Comienza la Feria de la Juventud, una tradición familiar en Miami

Era un acontecimiento imperdible, una aventura llena de atracciones para descubrir. El pequeño Julio Pou recién había llegado de Cuba y con miras a entretenerlo en época de austeridad, sus padres lo llevaban a la Feria de la Juventud de Miami, donde cabalgaba sobre caballos de madera que giraban horizontalmente, y acariciaba animales de verdad.

Pou regresó el domingo a la feria, esta vez junto con su hijo y sus nietos Matthew y Jaden. Las tres generaciones compartieron un ritual anual de encuentro familiar; de exaltación de los sentidos; de armonía e integración; de regeneración de la vida social y comunitaria.

“Desde muchacho he venido, traje a mis hijos y mis nietos para enseñarles sobre los animalitos”, dijo Pou, de 58 años, mientras sus descendientes alimentaban a los cabritos en uno de los establos de la exhibición. “Esto es muy divertido, la comida es muy sabrosa y hay tanto para escoger”.

Columpios de toda clase para elevarse por los aires, montañas rusas, carretillas suspendidas de ejes dando vueltas de arriba abajo, carritos chocones, helicópteros voladores y gigantescos toboganes multicolores formaban una amalgama de aparatos de diversión. La adrenalina fue abundante, al igual que los variados espectáculos y la sustanciosa comida y bebida. Fue una tarde idílica e irisada.

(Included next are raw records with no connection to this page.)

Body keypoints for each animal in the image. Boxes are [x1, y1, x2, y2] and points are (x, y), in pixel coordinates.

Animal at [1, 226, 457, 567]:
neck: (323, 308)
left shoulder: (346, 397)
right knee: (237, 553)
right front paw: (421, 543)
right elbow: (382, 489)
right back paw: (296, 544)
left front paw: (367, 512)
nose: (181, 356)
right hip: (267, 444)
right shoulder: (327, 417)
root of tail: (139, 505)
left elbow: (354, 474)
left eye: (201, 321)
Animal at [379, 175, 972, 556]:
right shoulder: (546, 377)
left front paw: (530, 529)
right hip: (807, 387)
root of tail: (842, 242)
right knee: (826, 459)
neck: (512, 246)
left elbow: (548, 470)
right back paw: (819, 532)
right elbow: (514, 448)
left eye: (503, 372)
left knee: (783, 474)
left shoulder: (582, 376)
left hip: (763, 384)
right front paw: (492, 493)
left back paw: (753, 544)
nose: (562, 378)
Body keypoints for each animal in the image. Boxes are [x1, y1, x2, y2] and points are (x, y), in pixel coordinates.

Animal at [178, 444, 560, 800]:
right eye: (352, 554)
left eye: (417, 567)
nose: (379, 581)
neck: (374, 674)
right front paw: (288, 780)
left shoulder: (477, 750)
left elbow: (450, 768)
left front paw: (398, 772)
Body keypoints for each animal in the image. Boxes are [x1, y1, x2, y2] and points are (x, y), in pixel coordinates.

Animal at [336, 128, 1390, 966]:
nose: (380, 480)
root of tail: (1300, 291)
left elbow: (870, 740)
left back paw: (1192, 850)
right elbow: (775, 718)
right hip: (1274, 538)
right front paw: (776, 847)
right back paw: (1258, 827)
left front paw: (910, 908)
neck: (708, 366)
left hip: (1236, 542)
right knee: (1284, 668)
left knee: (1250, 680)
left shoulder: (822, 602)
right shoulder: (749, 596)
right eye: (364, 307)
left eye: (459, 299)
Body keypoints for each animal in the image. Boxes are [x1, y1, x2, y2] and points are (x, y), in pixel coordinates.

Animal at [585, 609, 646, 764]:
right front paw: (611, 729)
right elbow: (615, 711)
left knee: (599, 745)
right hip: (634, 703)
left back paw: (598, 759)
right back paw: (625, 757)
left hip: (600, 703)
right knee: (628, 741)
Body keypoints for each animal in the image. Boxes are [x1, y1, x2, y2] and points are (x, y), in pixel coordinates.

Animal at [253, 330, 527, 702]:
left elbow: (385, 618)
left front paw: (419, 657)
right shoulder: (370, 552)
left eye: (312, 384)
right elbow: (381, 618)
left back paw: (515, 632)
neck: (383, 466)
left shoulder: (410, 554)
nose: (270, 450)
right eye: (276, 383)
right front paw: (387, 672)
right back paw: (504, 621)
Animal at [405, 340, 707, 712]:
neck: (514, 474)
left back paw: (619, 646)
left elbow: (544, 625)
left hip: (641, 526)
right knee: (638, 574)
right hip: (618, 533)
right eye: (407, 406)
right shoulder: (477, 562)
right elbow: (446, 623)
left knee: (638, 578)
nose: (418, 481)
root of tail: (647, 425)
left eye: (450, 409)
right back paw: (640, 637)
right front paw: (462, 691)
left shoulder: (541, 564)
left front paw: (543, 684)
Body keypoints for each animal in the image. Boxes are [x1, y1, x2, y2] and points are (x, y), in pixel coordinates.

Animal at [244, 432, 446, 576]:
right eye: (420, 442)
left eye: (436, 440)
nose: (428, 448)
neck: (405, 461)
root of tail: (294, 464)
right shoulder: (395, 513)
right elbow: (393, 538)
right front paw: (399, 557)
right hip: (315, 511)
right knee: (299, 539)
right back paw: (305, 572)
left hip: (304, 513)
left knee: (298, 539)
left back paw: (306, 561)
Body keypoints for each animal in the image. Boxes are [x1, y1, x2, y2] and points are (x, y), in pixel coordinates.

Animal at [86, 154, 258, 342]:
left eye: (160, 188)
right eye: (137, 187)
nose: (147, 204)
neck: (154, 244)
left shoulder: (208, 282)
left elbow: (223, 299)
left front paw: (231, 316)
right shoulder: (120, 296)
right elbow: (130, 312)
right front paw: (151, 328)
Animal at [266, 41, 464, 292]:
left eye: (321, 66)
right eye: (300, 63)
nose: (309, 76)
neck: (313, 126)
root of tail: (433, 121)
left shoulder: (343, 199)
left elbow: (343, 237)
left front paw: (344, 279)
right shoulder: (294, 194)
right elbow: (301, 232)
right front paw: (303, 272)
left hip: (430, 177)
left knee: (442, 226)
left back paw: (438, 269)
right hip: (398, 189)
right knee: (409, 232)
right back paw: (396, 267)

La directora de Mercadotecnia del Miami-Dade County Fair & Exposition, Claudia Hernández-Maltes, es una inmigrante nicaragüense. Ella también asistía a la feria con sus padres cuando era niña, y en la adolescencia disfrutaba de los conciertos del grupo Menudo en el lugar. “Son memorias que esto va creando”, señaló. “Las familias vienen y recuerdan su pasado”.

En su 66ta edición, la Feria, ubicada en 10901 SW 24 St., permanecerá abierta hasta el 16 de abril, con excepción de los lunes y martes. Entre los nuevos aparatos se destacan Charlie Chopper, Bulletrain Roller Coaster, Vertigo y Rock & Cars Bumper Cars.

Pero, más que pura algarabía, este emblemático evento de Miami se centra en la educación. Como parte de este componente, unos 600 alumnos de las Escuelas Públicas de Miami-Dade exhiben sus propias creaciones elaboradas en distintas asignaturas. Son proyectos de clase que les permiten experimentar y trabajar con los demás.

Christian González, hijo de colombianos que cursa el octavo grado en la escuela Bowman Ashe/Doolin K-8 Academy, diseñó y construyó un carrito miniatura de madera Dragsters CO2 en el curso de Educación Tecnológica. Fue un proceso muy laborioso durante más de un mes y clasificó entre los finalistas para competir el domingo en la feria.

“Es muy emocionante ver a mi carrito competir aquí”, dijo el joven de 13 años. “Es una gran experiencia y me siento feliz”.

Felicidad, a grandes rasgos, fue el patrimonio común que enlazó a todos los feriantes en una jornada sin parangón.